Гностический переход по ступеням трансцендентного подразумевает сдвиг от условно понятному к условно невразумительному. Гностическое мышление характерно тянется к речи экстатичной, обходящейся без различимых слов. (Принятие христианской церковью Коринфа гностической формы проповеди — «говорения языками» — натолкнулось на осуждение Павла в Первом послании коринфянам.) Язык, к которому Арто обратился под конец жизни, в пассажах из «Арто-момо», «Здесь покоится» и «Покончить с божьим судом», балансирует на грани обжигающей декламации, шагнувшей за пределы смысла. «Всякий истинный язык непонятен», утверждает Арто в «Здесь покоится». При этом, в отличие от Джойса, он не ищет языка универсального. Концепция языка у Джойса — историческая, ироничная, тогда как взгляд Арто — медицинский, трагический. Невразумительное в «Поминках по Финнегану» не только поддается расшифровке, пусть и с усилием — оно изначально задумано как разгадываемое. Невразумительные части поздних произведений Арто призваны остаться непроницаемыми — их следует воспринимать напрямую, как звук.
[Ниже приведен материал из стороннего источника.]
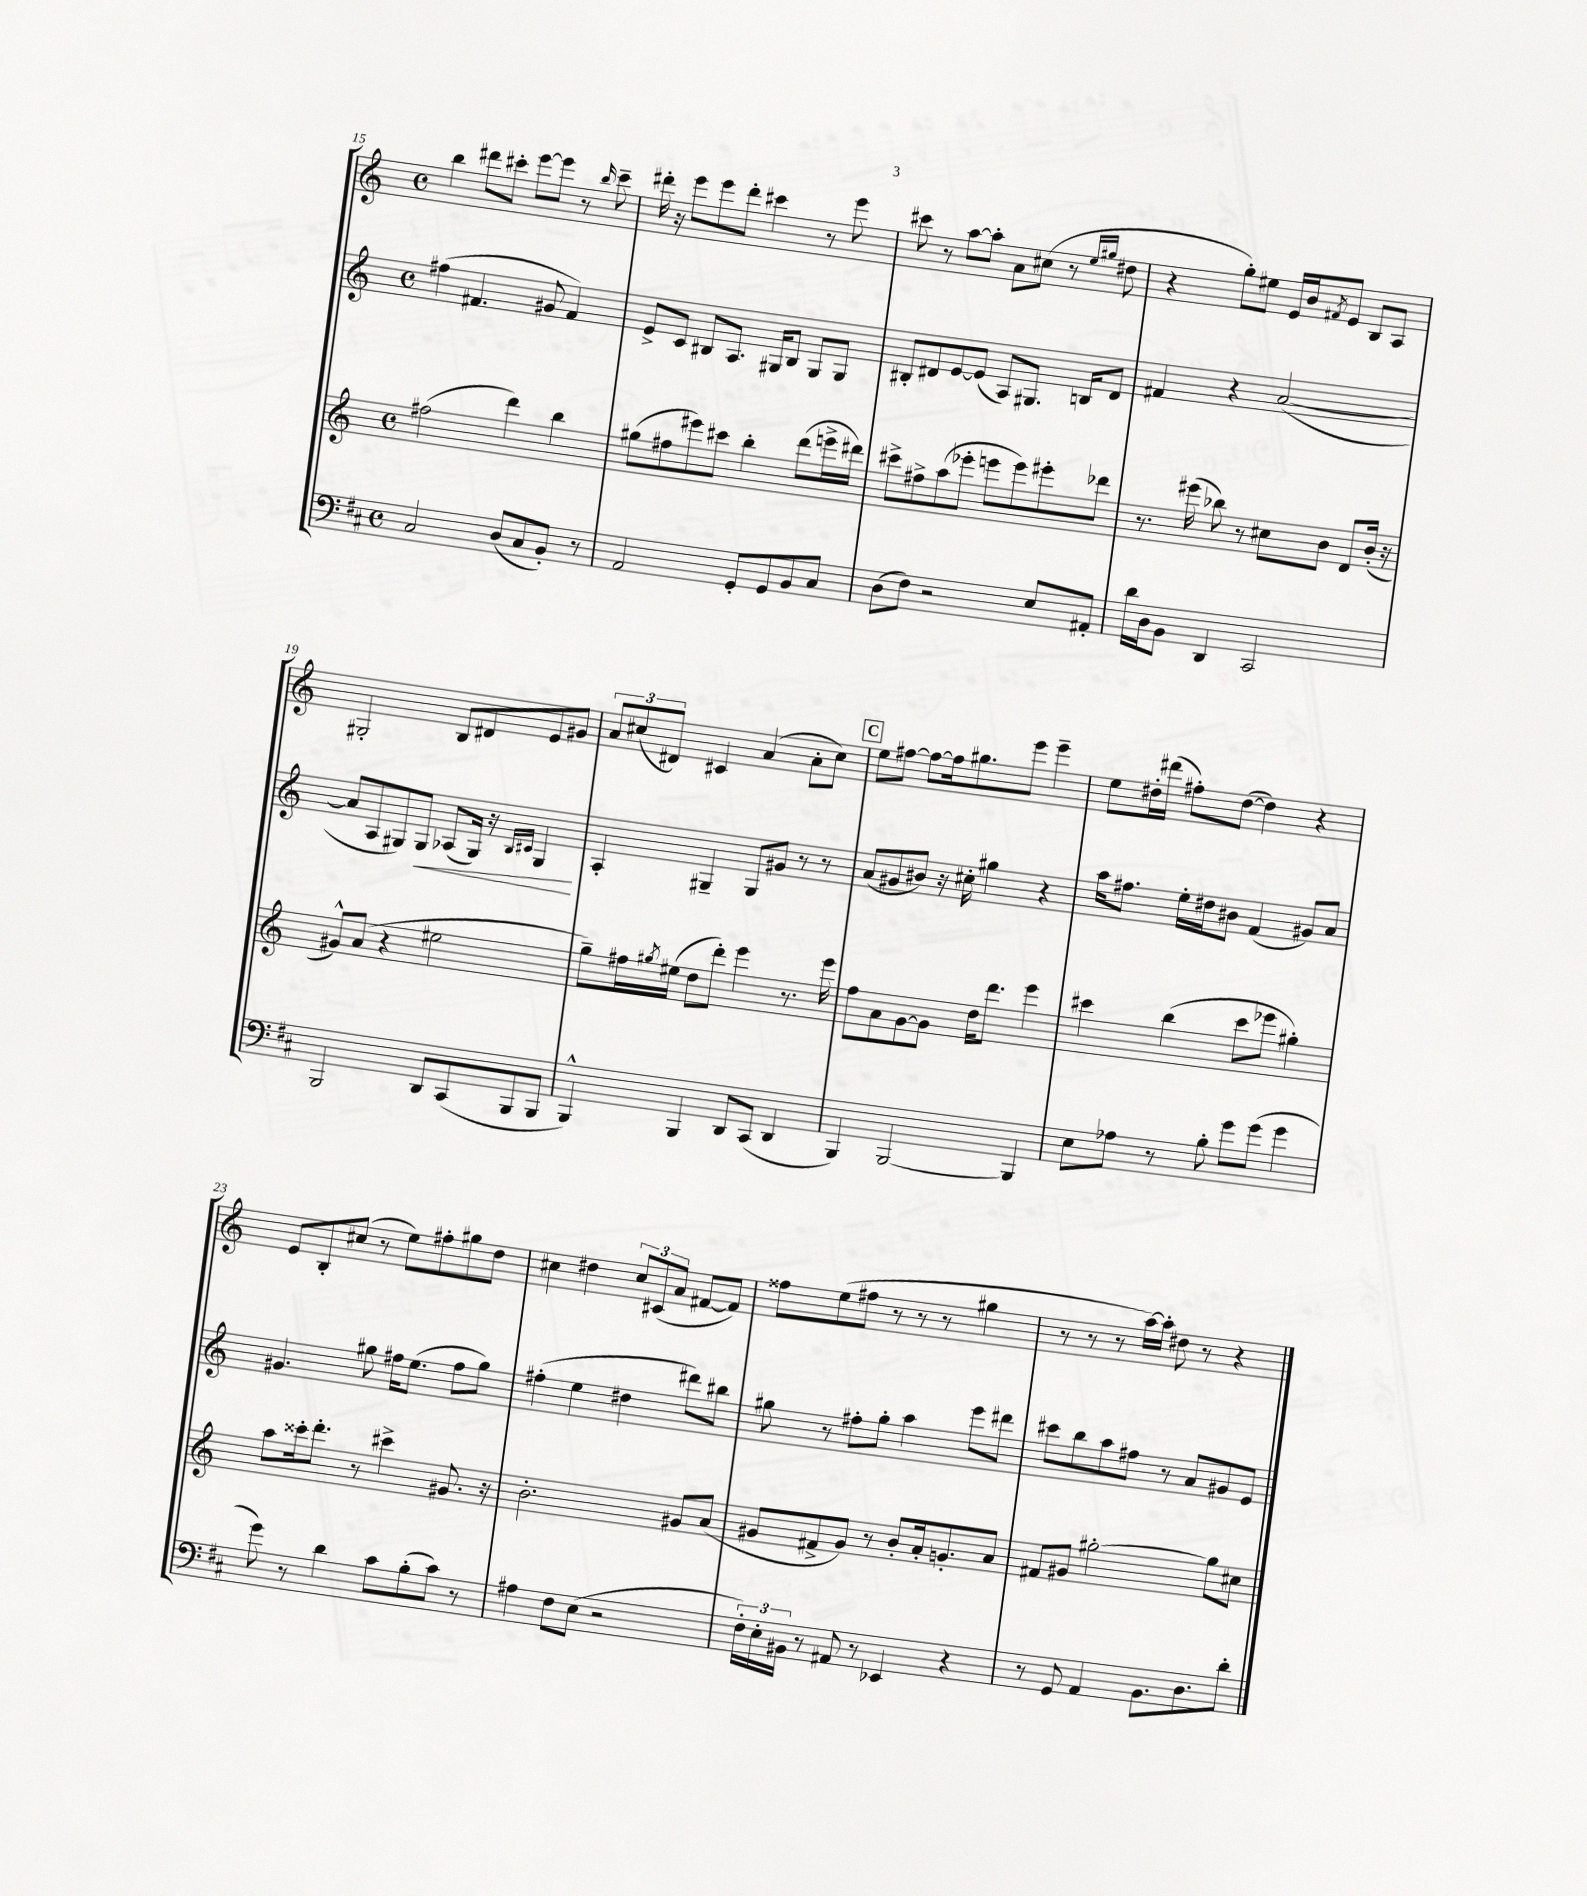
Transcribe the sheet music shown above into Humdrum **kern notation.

**kern	**kern	**kern	**dynam	**kern
*part4	*part3	*part2	*part2	*part1
*staff4	*staff3	*staff2	*staff2	*staff1
*clefF4	*clefG2	*clefG2	*	*clefG2
*k[f#c#]	*k[]	*k[]	*	*k[]
*M4/4	*M4/4	*M4/4	*	*M4/4
*met(c)	*met(c)	*met(c)	*	*met(c)
=15	=15	=15	=15	=15
2C#/	(2ff#X\	(4ff#X\	.	4bb\
.	.	4.f#X/	.	8ddd#X\L
.	.	.	.	8ccc#X'\J
(8D/L	4ddd\)	.	.	[8eee\L
8C#/	.	8g#X/	.	8eee\J]
8BB'/J)	4bb\	4f#/)	.	8r
.	.	.	.	16qqbb/
8r	.	.	.	8ccc#~\
=16	=16	=16	=16	=16
2AA/	(8gg#X\L	8e^/L	.	16ddd#X'\
.	.	.	.	16r
.	8ff#X\	8c/J	.	8eee\L
.	8eee#X\)	8B#X/L	.	8eee\
.	8ccc#X\J	8.A/J	.	8ddd#'\J
8GG'/L	4bb'\	.	.	4ccc#X\
.	.	16G#X/KL	.	.
8GG/	.	8B#/J	.	.
8BB/	(8ddd\L	8G#/L	.	8r
8C#/J	16eeen^\L	8G#/J	.	8eee\
.	16ddd#X\JJ)	.	.	.
=17	=17	=17	=17	=17
(8D\L	8ccc#X^\L	8B#X'/L	.	8ccc#X\
8F#\J)	8ff#X^\	8d#X/	.	8r
2r	(8aa\	[8e/	.	[8aa\L
.	8eee-X'\J	(8e/J]	.	8aa'\J]
.	8eeen\L	8A/L)	.	8a\L
.	8eee\)	8.G#X/J	.	(8cc#X\J
8E/L	8eee#X'\	.	.	8r
.	.	16Bn/KL	.	.
.	.	.	.	16qqee/LL
.	.	.	.	16qqgg#X/JJ
8AA#X'/J	8ddd-X\J	8d#/J	.	8dd#X\
=18	=18	=18	=18	=18
16d\LL	8.r	4f#X/	.	4r
16D\J	.	.	.	.
8BB\J	.	.	.	.
.	(16eee#X\	.	.	.
4DD/	8bb-X\)	4r	.	8gg'\L)
.	8r	.	.	8ee#X\J
2CC#/	8cc#X\L	([2a/	.	16e/LL
.	.	.	.	16b/J
.	.	.	.	8qf#X/
.	8b\J	.	.	8e/J
.	8d/L	.	.	8B/L
.	(16b'/Jk	.	.	8A/J
.	16r	.	.	.
!!LO:LB:g=z
=19	=19	=19	=19	=19
2BBB/	8g#X^^/L)	8a/L]	.	2G#X'/
.	(8a/J	8A/	.	.
.	4r	8G#X/)	.	.
!	!	!	!LO:HP:b	!
.	.	8G#/J	<	.
8DD/L	2ee#X\	(8A-X/L	.	8B/L
(8CC#/	.	16G#/Jk)	.	8d#X/
.	.	16r	.	.
.	.	16qqB/LL	.	.
.	.	16qqc#X/JJ	.	.
8BBB/	.	4G#/	.	8e/
8BBB/J	.	.	.	8g#X/J
.	.	.	[	.
=20	=20	=20	=20	=20
4BBB^^/)	8gg~\L)	4A'/	.	12a/L
.	.	.	.	(12cc#X/
.	16ff#X\L	.	.	.
.	.	.	.	12d#X/J)
.	8qgg#X/	.	.	.
.	(16ee#X\JJ	.	.	.
4BBB/	8dd\L	4G#X~/	.	4c#X/
.	8ddd'\J)	.	.	.
8DD/L	4eee\	8G#/L	.	(4a/
(8CC#/J	.	8g#X/J	.	.
4DD/	8.r	8r	.	8a'\L
.	.	8r	.	8cc#\J)
.	16eee\	.	.	.
!!LO:REH:place=s1:t=C
=21	=21	=21	=21	=21
4BBB/)	8ff\L	(8a/L	.	8ee\L
.	8a\	8g#X/	.	[8ff#X\J
[2BBB/	[8g\	8b#X/J)	.	8ff#\L_
.	8g\J]	16r	.	16ff#\k]
.	.	16cc#X'\	.	8.gg#X\
.	16dd\KL	4gg#X\	.	.
.	8.ddd\J	.	.	.
.	.	.	.	8eee\J
4BBB/]	4eee\	4r	.	4eee~\
=22	=22	=22	=22	=22
8E\L	4ccc#X\	16aa\KL	.	8ee\L
.	.	8.ff#X\J	.	.
8A-X\J	.	.	.	16dd#X'\L
.	.	.	.	(16ddd#X\JJ
8r	(4bb\	16ee'\LL	.	8ff#X'\L)
.	.	16dd#X\J	.	.
8B'\	.	8b#X\J	.	([8dd#\J
8g\L	8ccc#\L	(4f/	.	4dd#\])
(8g\J	8eee-X\J	.	.	.
4g\	4gg#X'\)	8g#X/L)	.	4r
.	.	8a/J	.	.
!!LO:LB:g=z
=23	=23	=23	=23	=23
8g\)	8aa\L	4.g#X/	.	8e/L
8r	16ccc##X'\k	.	.	8B'/
.	8.ddd'\J	.	.	.
4d\	.	.	.	(8cc#X/J
.	8r	8gg#X\	.	8r
8c#\L	4ccc#X^\	16ff#X\KL	.	8ee\L)
.	.	(8.ee\J	.	.
(8B'\	.	.	.	8ff#X'\
8c#\J)	8.g#X/	8ff#\L	.	8gg#X\
8r	.	8gg#\J)	.	8dd\J
.	16r	.	.	.
=24	=24	=24	=24	=24
4A#X\	2.b'\	(4ff#X'\	.	4cc#X\
8F#\L	.	4ee\	.	4dd#X\
(8E\J	.	.	.	.
2r	.	4dd#X\	.	12cc#/L
.	.	.	.	(12c#X/
.	.	.	.	12a/J
.	8g#X/L	8ddd#X\L)	.	[8f#X/L
.	(8a/J	8bb#X\J	.	8f#/J])
=25	=25	=25	=25	=25
24F#'\LL)	8g#X/L	8gg#X\	.	8ff##X\L
24E'\	.	.	.	.
24BB#X\JJ	.	.	.	.
8r	8f#X^/	8r	.	(8ee\
8AA#X/	8g#/J)	8ff#X'\L	.	8ff#X\J
8r	8r	8gg#'\J	.	8r
4EE-X/	8b'/L	4aa\	.	8r
.	16a'/k	.	.	8r
.	8.gn'/	.	.	.
4r	.	8eee\L	.	4gg#X\
.	8a/J	8ddd#X\J	.	.
=26	=26	=26	=26	=26
8r	8f#X/L	8ccc#X\L	.	8r
8GG/	8g#X/J	8bb\	.	8r
4AA/	[2gg#X'\	8aa\	.	8r
.	.	8ff#X\J	.	[16aa\LL)
.	.	.	.	16aa'\JJ]
8.BB\L	.	8r	.	8dd#X\
.	.	8a/L	.	8r
8.D\	.	.	.	.
.	8gg#\L]	8g#X/	.	4r
8d'\J	8cc#X\J	8e/J	.	.
==	==	==	==	==
*-	*-	*-	*-	*-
Гностический проект состоит в поиске мудрости, но мудрости, растворяющейся в невразумительности, многословии, молчании. Как подсказывает жизненный опыт самого Арто, все схемы снятия двойственности с тем, чтобы прийти к интегрированному в гностическом накале сознанию, в конечном счете обречены на провал: то есть их апологеты впадают в безумие (по оценке общества) или в молчание — либо кончают с собой. (Вспомним здесь о видении тотально интегрированного сознания в афористических посланиях, которые Ницше отправлял друзьям из Турина в те несколько недель, что предшествовали его полному ментальному коллапсу в 1889 году.) Этот проект превосходит границы разума. Тем самым, хотя Арто продолжает отчаянно отстаивать свое стремление к слиянию разума и плоти, параметры его мышления подразумевают уничтожение сознания. В работах последнего периода вопли его раздробленного сознания и истерзанного тела достигают нечеловеческого накала и ярости.


Арто являет пример величайшего по размаху страдания в истории мировой литературы. У него мы встречаем настолько радикальные и душераздирающие описания собственной боли, что потрясенных читателей так и тянет отмежеваться от этого опыта, напоминая себе: да он ведь сошел с ума.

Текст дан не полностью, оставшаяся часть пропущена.